▶ **Input data**

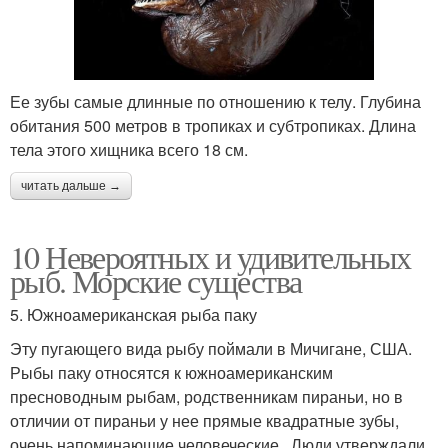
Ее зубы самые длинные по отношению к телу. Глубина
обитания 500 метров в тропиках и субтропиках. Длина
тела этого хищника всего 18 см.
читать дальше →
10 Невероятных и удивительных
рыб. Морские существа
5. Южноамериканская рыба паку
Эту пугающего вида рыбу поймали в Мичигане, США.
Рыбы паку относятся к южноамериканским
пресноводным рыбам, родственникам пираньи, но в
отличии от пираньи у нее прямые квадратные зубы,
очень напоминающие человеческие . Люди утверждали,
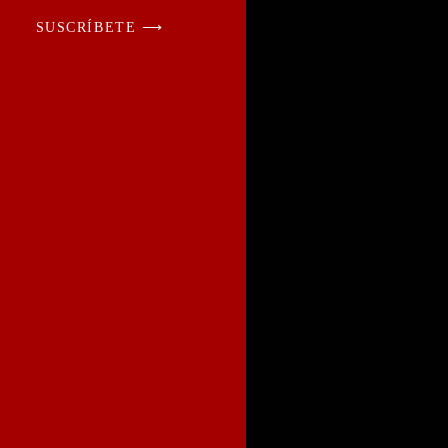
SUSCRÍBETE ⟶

▶ **About this task**
Every line in the material above that has the word "зубы" should be copied.

▶ **Answer to the problem**
Ее зубы самые длинные по отношению к телу. Глубина
отличии от пираньи у нее прямые квадратные зубы,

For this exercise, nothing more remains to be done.